Civil RICO claims are often brought by private litigants seeking treble damages for otherwise ordinary business disputes – garden-variety torts and contracts cases. As such, the scope of RICO's applicability to non-U.S. persons, enterprises and activities is important to non-U.S. companies seeking to limit and manage the risk of U.S. litigation.
In a case of far-reaching significance, the United States Court of Appeals for the Second Circuit has denied rehearing of a decision issued last year by a three-judge panel of that court in European Community v. RJR Nabisco, Inc., which adopted a novel approach for determining when the U.S. Racketeer Influenced and Corrupt Organizations ("RICO") statute reaches conduct occurring outside the United States. We summarized that panel's decision, and its potential implications for non-U.S. persons and businesses, in an earlier bulletin.

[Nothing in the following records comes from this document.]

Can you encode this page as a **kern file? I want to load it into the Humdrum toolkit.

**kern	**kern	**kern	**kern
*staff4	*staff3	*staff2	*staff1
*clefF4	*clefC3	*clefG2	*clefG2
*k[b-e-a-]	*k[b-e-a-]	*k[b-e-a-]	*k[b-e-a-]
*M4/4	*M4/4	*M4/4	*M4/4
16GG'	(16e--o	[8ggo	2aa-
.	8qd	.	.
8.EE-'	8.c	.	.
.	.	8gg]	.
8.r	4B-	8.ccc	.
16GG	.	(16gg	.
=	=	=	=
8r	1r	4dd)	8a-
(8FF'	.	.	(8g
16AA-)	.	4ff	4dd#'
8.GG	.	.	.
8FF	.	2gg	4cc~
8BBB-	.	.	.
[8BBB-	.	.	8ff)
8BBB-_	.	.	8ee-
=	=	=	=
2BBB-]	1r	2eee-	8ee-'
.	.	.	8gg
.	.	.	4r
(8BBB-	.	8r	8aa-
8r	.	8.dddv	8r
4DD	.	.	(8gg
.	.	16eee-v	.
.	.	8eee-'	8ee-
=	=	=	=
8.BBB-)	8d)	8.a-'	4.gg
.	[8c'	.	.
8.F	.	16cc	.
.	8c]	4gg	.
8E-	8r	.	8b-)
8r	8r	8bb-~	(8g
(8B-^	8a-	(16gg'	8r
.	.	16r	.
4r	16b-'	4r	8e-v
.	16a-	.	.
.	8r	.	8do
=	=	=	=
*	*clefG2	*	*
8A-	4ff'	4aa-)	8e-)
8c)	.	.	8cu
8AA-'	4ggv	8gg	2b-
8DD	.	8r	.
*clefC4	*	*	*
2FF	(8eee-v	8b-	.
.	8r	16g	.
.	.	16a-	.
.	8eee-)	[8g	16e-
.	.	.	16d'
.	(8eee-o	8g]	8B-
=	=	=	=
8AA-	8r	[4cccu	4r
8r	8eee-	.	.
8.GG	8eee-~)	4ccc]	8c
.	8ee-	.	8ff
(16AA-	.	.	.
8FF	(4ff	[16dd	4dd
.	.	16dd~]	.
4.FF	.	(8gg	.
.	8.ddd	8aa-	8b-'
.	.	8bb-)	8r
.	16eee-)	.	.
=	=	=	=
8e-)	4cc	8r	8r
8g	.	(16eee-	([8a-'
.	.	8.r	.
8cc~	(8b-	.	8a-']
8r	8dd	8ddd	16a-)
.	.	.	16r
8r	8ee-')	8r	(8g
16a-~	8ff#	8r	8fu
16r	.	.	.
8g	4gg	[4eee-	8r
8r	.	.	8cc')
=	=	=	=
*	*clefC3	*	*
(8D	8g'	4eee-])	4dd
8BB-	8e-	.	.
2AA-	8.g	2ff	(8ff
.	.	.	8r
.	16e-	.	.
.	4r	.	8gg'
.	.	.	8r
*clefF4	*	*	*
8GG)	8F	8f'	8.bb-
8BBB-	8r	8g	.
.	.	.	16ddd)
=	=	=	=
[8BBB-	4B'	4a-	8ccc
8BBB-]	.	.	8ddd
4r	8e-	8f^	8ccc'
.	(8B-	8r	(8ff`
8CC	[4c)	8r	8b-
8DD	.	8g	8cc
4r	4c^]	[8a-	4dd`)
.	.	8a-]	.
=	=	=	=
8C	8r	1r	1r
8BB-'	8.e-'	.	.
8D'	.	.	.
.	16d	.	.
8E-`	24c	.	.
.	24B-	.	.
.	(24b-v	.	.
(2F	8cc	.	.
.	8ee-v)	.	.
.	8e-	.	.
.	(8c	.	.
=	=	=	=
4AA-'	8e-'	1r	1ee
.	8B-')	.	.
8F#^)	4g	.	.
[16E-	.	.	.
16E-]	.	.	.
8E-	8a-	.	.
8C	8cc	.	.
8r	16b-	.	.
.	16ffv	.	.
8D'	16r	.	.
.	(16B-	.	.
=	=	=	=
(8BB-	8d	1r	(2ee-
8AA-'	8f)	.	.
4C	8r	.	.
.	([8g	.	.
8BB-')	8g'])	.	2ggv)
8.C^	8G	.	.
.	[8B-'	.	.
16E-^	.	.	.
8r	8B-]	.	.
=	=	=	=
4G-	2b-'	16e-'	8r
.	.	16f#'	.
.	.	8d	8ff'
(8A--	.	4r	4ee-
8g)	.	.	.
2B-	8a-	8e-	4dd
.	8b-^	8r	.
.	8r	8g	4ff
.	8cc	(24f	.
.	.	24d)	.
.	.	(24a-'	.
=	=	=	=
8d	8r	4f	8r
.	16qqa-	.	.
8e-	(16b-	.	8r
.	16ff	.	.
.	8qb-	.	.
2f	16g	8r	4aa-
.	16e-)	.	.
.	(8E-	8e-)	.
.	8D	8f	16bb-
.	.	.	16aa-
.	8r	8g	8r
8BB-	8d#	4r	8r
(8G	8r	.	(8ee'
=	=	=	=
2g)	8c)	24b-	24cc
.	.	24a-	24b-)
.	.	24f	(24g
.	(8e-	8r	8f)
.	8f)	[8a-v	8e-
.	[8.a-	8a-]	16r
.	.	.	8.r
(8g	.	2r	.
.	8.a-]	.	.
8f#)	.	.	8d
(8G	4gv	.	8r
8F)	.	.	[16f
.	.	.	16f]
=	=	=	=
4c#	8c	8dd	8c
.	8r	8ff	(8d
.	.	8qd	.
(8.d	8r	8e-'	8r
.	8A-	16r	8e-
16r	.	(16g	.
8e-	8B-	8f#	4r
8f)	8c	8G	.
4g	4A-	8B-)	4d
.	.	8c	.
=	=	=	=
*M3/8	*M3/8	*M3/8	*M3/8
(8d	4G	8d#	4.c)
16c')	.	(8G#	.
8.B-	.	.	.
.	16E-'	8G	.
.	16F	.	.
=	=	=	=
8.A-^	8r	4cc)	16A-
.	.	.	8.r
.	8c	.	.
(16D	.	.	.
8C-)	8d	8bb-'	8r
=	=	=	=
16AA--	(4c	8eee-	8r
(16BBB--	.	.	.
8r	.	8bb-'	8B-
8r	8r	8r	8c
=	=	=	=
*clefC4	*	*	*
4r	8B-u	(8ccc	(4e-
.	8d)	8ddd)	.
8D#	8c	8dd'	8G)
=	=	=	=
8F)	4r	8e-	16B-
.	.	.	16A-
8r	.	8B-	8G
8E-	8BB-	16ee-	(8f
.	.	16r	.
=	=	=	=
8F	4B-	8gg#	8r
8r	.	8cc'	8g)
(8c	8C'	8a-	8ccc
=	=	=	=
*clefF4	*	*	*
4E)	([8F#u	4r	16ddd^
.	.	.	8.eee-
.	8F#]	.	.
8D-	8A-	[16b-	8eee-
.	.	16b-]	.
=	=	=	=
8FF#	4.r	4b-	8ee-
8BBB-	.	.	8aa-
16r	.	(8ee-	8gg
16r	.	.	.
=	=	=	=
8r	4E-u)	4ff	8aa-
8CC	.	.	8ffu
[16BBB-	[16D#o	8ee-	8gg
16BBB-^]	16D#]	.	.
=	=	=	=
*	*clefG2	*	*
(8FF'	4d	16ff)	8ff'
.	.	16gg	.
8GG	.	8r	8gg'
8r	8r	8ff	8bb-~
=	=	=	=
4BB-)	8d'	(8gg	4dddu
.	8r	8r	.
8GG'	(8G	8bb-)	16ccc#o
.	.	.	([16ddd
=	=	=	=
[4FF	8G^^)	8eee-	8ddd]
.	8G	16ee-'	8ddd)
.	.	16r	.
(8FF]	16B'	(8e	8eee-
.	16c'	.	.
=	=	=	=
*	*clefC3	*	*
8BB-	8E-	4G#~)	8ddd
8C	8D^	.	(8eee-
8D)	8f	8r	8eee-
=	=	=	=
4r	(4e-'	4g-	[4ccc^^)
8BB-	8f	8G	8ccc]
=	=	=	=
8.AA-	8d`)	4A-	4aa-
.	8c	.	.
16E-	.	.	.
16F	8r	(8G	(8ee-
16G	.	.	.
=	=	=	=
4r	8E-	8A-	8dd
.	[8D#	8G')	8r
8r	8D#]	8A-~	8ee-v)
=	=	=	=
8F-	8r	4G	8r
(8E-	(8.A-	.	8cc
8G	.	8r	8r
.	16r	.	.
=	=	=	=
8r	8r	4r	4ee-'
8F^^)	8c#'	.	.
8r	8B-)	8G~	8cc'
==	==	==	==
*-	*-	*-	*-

See Three Different Approaches to RICO Extraterritoriality, HSF E-Bulletin (Dec. 4, 2014).
RICO's Long Reach
On the first go in this case, a three-judge panel allowed RICO claims brought by the European Community against various U.S. defendants – for alleged money laundering and other activities connected to bulk cigarette sales outside the United States – to stand notwithstanding that most of the conduct at issue occurred beyond the territorial boundaries of the U.S. In reaching this conclusion, the court held that RICO can be applied extraterritorially if the specific statute prohibiting an alleged predicate act itself applies extraterritorially.
Defendants then unsuccessfully sought en banc rehearing of that decision by all the Circuit's active judges. Five of thirteen judges voted to rehear the case en banc, and wrote opinions dissenting from the April 2015 order denying en banc rehearing.
A Pryrrhic Victory for the EU?
The dissenters argued that the decision is in tension both with the U.S. Supreme Court's decision in Morrison v. National Australia Bank (2010) – which substantially curtailed extraterritorial application of U.S. statutes – and the Second Circuit's own prior decisions on RICO extraterritoriality. Judge Cabranes' dissenting opinion characterized the European Commission's victory as a "pyrrhic" one that "the Community's constituents may have cause to regret in the years ahead," insofar as the decision makes "its citizens, natural and corporate, [t]he likely targets of future RICO actions" based on conduct outside the U.S.
RICO Extraterritoriality Three Ways
With this decision, the lower federal courts in the U.S. are applying at least three distinct tests for purposes of determining the territorial scope of RICO liability. As elaborated in greater depth in our earlier bulletin:
- Courts taking the "enterprise" approach apply RICO only when the RICO "enterprise" is located in the U.S., regardless of where the "pattern of racketeering activity" by which the affairs of the "enterprise" are conducted occurs;
- Those adopting the "pattern of activity" approach apply RICO when the "pattern of racketeering activity" required to state a viable RICO claim occurs in the United States, regardless of where the "enterprise" is located (i.e. foreign or domestic); and
- A smaller number, now led by the Second Circuit, follows a "predicate act" approach, giving the RICO statute extraterritorial reach to the same extent Congress intended the RICO predicate offenses at issue in a particular case to apply to actions or events abroad.
Obviously, none of these approaches is particularly straightforward. How, for instance, under the first two approaches, does one pinpoint the location of an "enterprise" or a "pattern of activity" in a world where people and events so commonly cross and straddle national borders (both literally and virtually)? And in terms of the Second Circuit's "coextensive predicate act" test, must the extraterritorial predicate act alleged be one of the two predicate acts a claimant is required to prove in order to establish RICO liability, as Judge Maggi wonders in her separate dissenting opinion in European Community?
Clear as Mud
These are vexing questions of consequence, and the Second Circuit's denial of rehearing only further deepens the mystery and uncertainty in the lower federal courts over the proper test for determining whether a RICO claim involves extraterritorial application of a U.S. statute. This increases the likelihood that the U.S. Supreme Court will review theEuropean Commission case, or another case involving similar issues, in order to resolve the different approaches being taken by lower federal courts in the wake of its supposedly clarifying Morrison decision. Until then, the territorial limits of RICO liability will continue to be unsettled, causing considerable ambiguity for non-U.S. businesses engaged in activities that touch or concern the U.S. in some way.